Selon les informations de l'AFP, la famille de Robert Badinter aurait donné son accord pour son entrée au Panthéon. « Le principe est acté. Il y aura une cérémonie de panthéonisation », a confié l'entourage du président de la République auprès de l'AFP. « La date et les modalités sont à discuter avec la famille. »
Sur la photo, Elisabeth Badinter aux côtés d'Emmanuel Macron pendant l'hommage national.
Il existe trois manières d'inscrire un nom au Panthéon : une plaque, un cénotaphe (c'est-à-dire un cercueil qui ne contient pas le corps), ou une inhumation.
« C'est, comme toujours, un choix qui appartient à la famille et uniquement à la famille », a précisé l'entourage d'Emmanuel Macron via France Inter. « Le temps leur appartient également. » Pour l'instant, aucune échéance n'a été évoquée.
Ministre de la Justice sous François Mitterrand, ses combats et son éloquence ont fait progresser le droit et le sens de l'humanité, jusqu'à en faire une figure marquante de l'Histoire de la République française.
Né le 30 mars 1928 à Paris, Robert Badinter a grandi dans une famille juive émigrée de Bessarabie (actuelle Moldavie). En 1943, son père est arrêté par la Gestapo lors de la rafle de la rue Sainte-Catherine, et meurt peu de temps après au camp de Sobibór (Pologne). Pendant cette période obscure, Robert Badinter fuit en Savoie avec sa mère et son frère.
C'est dans ce contexte familial que Robert Badinter débute quelques années plus tard des études de lettres et de droit à l'Université de Paris. Il devient avocat au barreau de Paris en 1951.
En 1965, il obtient l'agrégation de droit privé, et devient professeur dans plusieurs universités françaises. En parallèle, il ouvre avec Jean-Denis Bredin le cabinet d'avocat Bredin Prat.
Tout au long de sa carrière, Robert Badinter a défendu des personnalités comme Brigitte Bardot, Charlie Chaplin, Sylvie Vartan, ou Coco Chanel, et de grandes entreprises, mais aussi de célèbres malfrats. Au début des années 1970, une affaire va bouleverser la suite de sa carrière.
En 1972, Robert Badinter est l'avocat de Roger Bontems, jugé pour complicité de deux assassinats. Alors qu'il n'est pas considéré comme l'auteur des faits, l'homme est condamné par la Cour d'assises à la peine de mort. Cet évènement va marquer le début de son long combat contre la peine capitale.
Cinq ans plus tard, il évite la peine de mort à Patrick Henry, accusé d'avoir tué un petit garçon de sept ans. Ses plaidoiries sauvent la vie de plusieurs autres condamnés à mort dans les années qui suivent.

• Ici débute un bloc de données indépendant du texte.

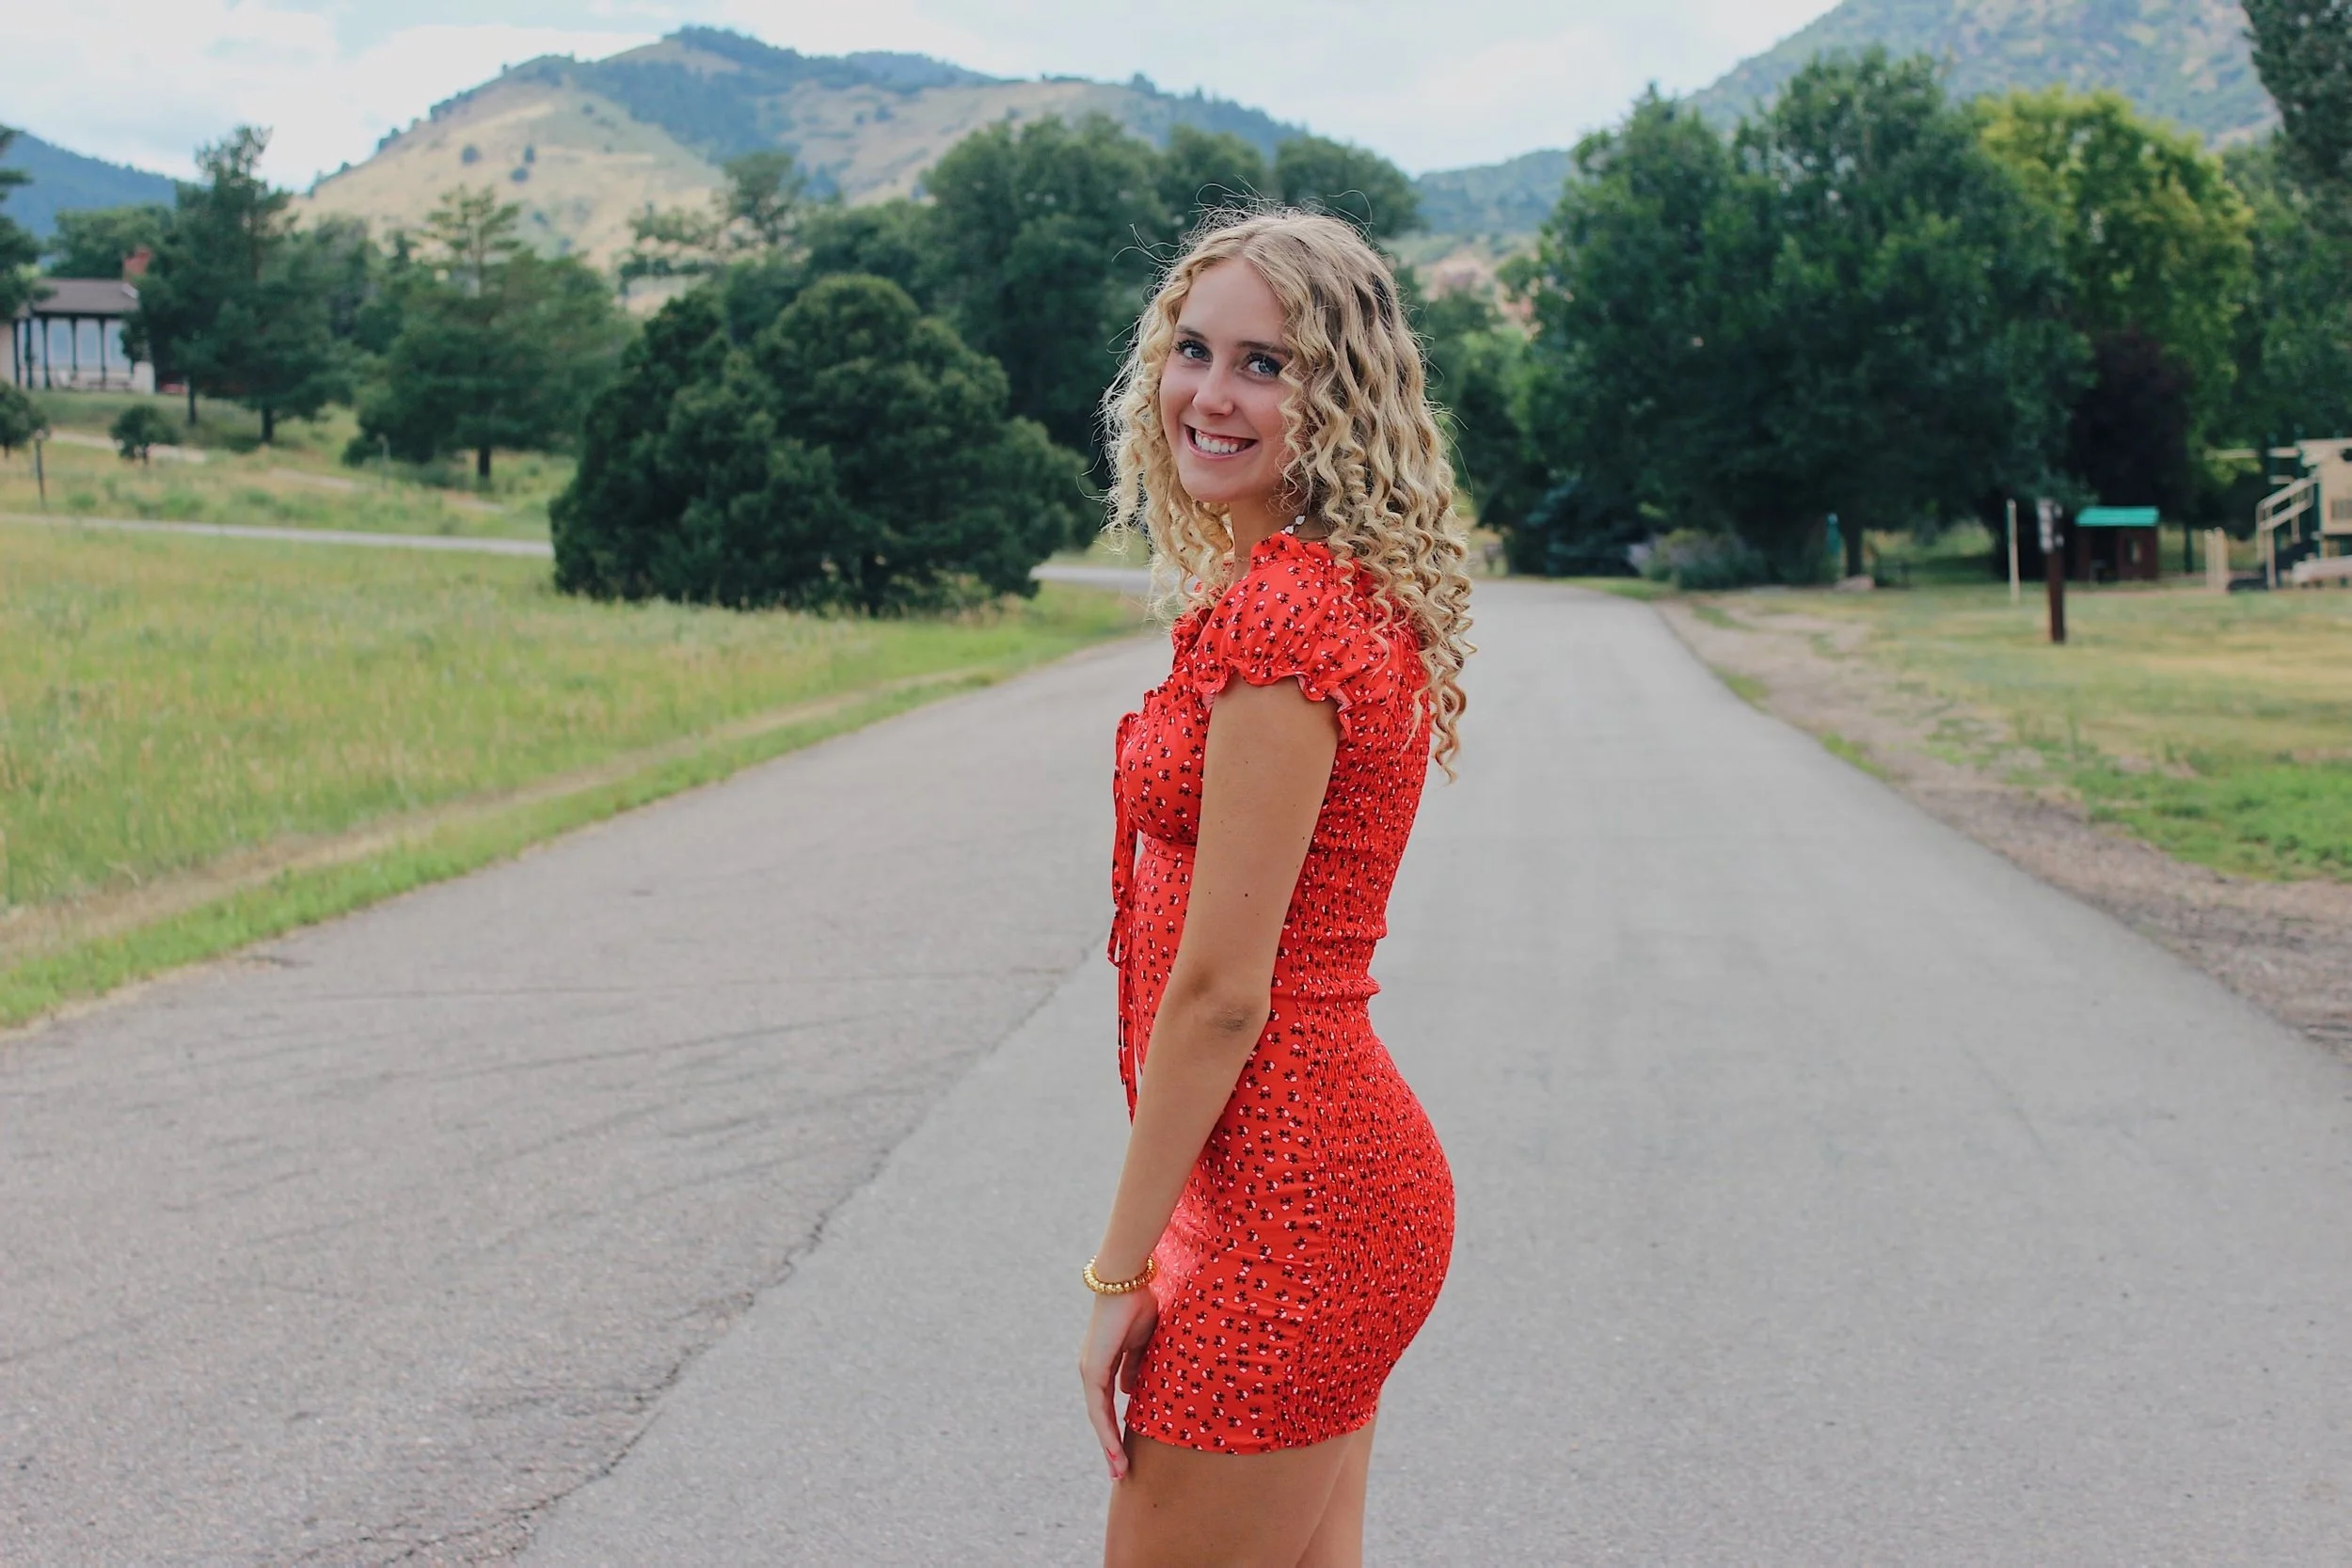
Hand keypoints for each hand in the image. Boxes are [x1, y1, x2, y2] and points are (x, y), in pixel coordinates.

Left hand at [1078, 1286, 1157, 1479]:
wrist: (1126, 1282)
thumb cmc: (1137, 1304)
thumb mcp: (1142, 1343)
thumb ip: (1135, 1366)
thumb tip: (1130, 1390)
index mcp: (1104, 1363)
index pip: (1108, 1404)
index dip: (1115, 1428)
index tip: (1123, 1451)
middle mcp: (1092, 1370)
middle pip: (1100, 1417)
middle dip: (1110, 1447)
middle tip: (1119, 1473)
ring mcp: (1090, 1370)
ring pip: (1098, 1418)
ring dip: (1107, 1446)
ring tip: (1118, 1471)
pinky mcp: (1092, 1369)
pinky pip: (1098, 1407)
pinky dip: (1105, 1430)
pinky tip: (1112, 1450)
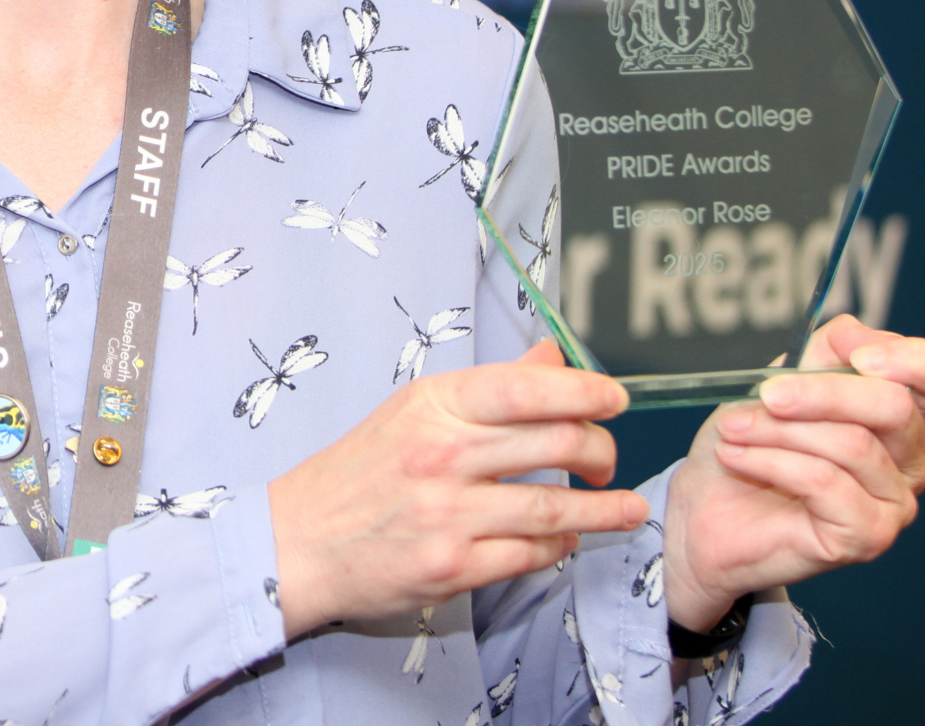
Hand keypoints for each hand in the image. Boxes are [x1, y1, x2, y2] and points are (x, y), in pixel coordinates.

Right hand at [270, 341, 651, 635]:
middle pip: (556, 443)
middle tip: (607, 459)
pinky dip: (558, 547)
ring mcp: (449, 515)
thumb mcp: (414, 412)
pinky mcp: (453, 567)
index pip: (527, 388)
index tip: (614, 398)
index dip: (583, 390)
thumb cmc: (357, 474)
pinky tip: (567, 541)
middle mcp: (443, 455)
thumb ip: (490, 387)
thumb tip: (552, 358)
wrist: (297, 541)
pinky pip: (530, 554)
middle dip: (600, 451)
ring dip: (603, 509)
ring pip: (555, 506)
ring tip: (627, 507)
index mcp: (433, 406)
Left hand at [660, 314, 924, 631]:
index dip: (916, 361)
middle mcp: (910, 460)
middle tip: (768, 393)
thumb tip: (858, 336)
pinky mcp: (868, 536)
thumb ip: (825, 353)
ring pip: (852, 443)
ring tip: (734, 427)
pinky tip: (737, 456)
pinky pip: (826, 482)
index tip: (857, 356)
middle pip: (894, 406)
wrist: (704, 511)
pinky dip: (771, 460)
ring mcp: (895, 503)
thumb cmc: (747, 444)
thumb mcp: (780, 381)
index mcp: (898, 415)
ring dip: (780, 429)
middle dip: (821, 391)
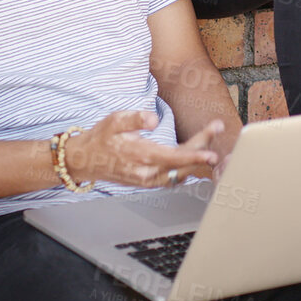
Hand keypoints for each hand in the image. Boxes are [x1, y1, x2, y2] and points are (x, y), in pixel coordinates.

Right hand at [68, 111, 223, 187]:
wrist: (84, 160)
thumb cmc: (100, 138)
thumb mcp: (114, 120)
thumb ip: (134, 118)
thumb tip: (153, 118)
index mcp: (141, 156)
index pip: (174, 158)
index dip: (194, 155)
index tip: (211, 153)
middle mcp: (147, 173)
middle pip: (183, 164)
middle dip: (203, 148)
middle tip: (216, 128)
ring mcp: (149, 180)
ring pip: (180, 173)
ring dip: (197, 158)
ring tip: (210, 139)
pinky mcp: (148, 182)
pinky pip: (173, 177)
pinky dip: (187, 168)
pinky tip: (196, 155)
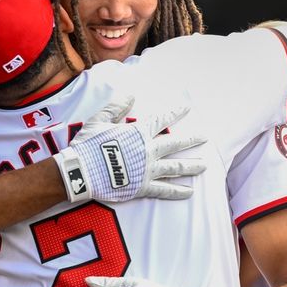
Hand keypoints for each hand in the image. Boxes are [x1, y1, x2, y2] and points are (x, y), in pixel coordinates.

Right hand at [54, 96, 206, 202]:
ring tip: (204, 165)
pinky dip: (178, 192)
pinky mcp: (143, 187)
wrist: (81, 172)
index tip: (188, 107)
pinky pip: (165, 190)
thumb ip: (116, 107)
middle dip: (192, 140)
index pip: (162, 120)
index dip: (175, 112)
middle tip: (205, 137)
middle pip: (175, 143)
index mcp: (138, 132)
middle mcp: (148, 150)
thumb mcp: (99, 120)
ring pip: (175, 167)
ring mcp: (148, 170)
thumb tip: (131, 95)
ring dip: (191, 166)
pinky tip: (190, 192)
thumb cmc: (87, 145)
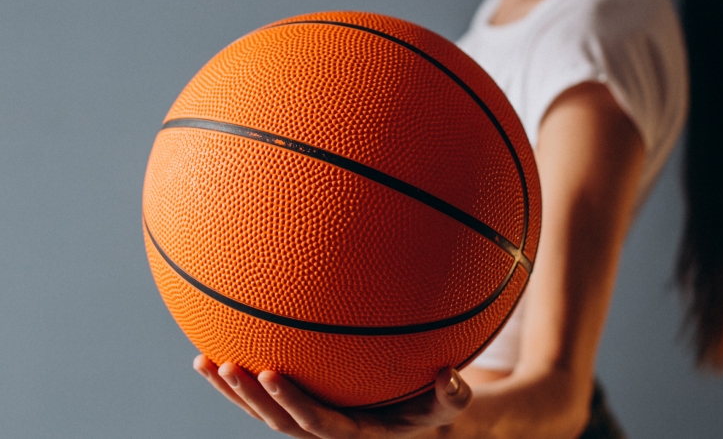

Suite à l'élection présidentielle de François Mitterrand en 1981, Robert Badinter est nommé ministre de la Justice. C'est à ce poste qu'il présente le 17 septembre 1981 à l'Assemblée nationale le projet de loi pour abolir la peine de mort. Adoptée en 1981, cette loi est depuis 2007 inscrite dans la Constitution française.
Après son passage au gouvernement, Robert Badinter est nommé président du Conseil constitutionnel, de 1986 à 1995.
En septembre 1995, il devient sénateur socialiste des Hauts-de-Seine, et sera réélu en 2004 pour un nouveau mandat.
Après la fin de son mandat de sénateur, Badinter est resté très actif dans le monde juridique et politique. Il a par exemple créé un cabinet de consultations juridiques, il a continué à écrire de nombreux livres (dont son dernier, La Démocratie illibérale, qui sortira en 2024), ou encore, a travaillé sur la réforme du Code du travail pendant le quinquennat de François Hollande.
Comme le dit le proverbe, "derrière chaque grand homme se cache une femme". Tout au long de sa carrière, Robert Badinter a pu compter sur le soutien d'Élisabeth Badinter, une philosophe et écrivaine qu'il a épousé en 1966. Ensemble, le couple a eu trois enfants : Judith, Simon et Benjamin.
Depuis l'annonce de sa mort le vendredi 9 février, les hommages du monde politique pleuvent en France. Tout l'échiquier politique français a tenu à saluer sa mémoire, preuve de l'impact significatif qu'il a eu dans le pays.
« En siégeant à ses côtés au Sénat, j'ai tellement admiré Badinter ! C'était un orateur qui faisait vivre ses mots comme des poésies. Il raisonnait en parlant et sa force de conviction était alors sans pareille. Peu importe les désaccords. Je n'ai jamais croisé un autre être de cette nature. Il était tout simplement lumineux », a écrit le leader de LFI Jean-Luc Mélenchon sur son compte X.
L'ex-président de la République, François Hollande, a également rendu hommage à l'ancien Garde des Sceaux sur France 3 : « Il s'est engagé dans cette lutte, dans ce combat contre la peine de mort. Combat non pas pour les condamnés, mais pour la dignité humaine. C'était ça son message. Ensuite, il l'a poursuivi comme président du Conseil constitutionnel. C'était un homme qui voulait que le droit puisse l'emporter sur la force. »
« C'était un esprit distingué, cultivé, ayant le courage de ses indignations. Pour plusieurs générations, il aura été un inspirateur », a souligné auprès de l'AFP le président du MoDem François Bayrou, pour qui Badinter était « un repère et une référence ».
« Avec la disparition de Robert Badinter, une grande voix humaniste française s’éteint. Son combat courageux pour l’abolition de la peine de mort restera un moment fort de notre histoire. J’adresse mes condoléances affectueuses à Elisabeth Badinter et à sa famille », a déclaré Valérie Pécresse (LR), sur son compte X.
De son côté, la présidente du Rassemblement National Marine Le Pen a posté le message suivant sur ses réseaux sociaux.« On pouvait ne pas partager tous les combats de Robert Badinter, mais cet homme de convictions fut incontestablement une figure marquante du paysage intellectuel et juridique. J’adresse mes condoléances à son épouse et à sa famille. »
Par ailleurs, l'ancienne garde des Sceaux sous Nicolas Sarkozy et l'actuelle ministre de la Culture, Rachida Dati, a écrit sur son compte X : « En accomplissant ce qu’Hugo et Camus avaient rêvé, Robert Badinter est entré dans l’histoire. Abolir la peine de mort, comme garde des Sceaux, était le combat de sa vie. Ce sera à jamais l’un de nos plus grands héritages. Nous n'oublierons jamais Robert Badinter, son ardeur, la force de sa conviction, sa soif inébranlable de justice. »
« Aujourd'hui, nous avons perdu un géant de la dignité humaine, un intellectuel, un homme d'État d'envergure mondiale », a réagi l'Unesco sur ses réseaux sociaux. Les témoignages émus expriment unanimement la reconnaissance de sa contribution à la vie publique. La France pleure la perte d'un grand Monsieur.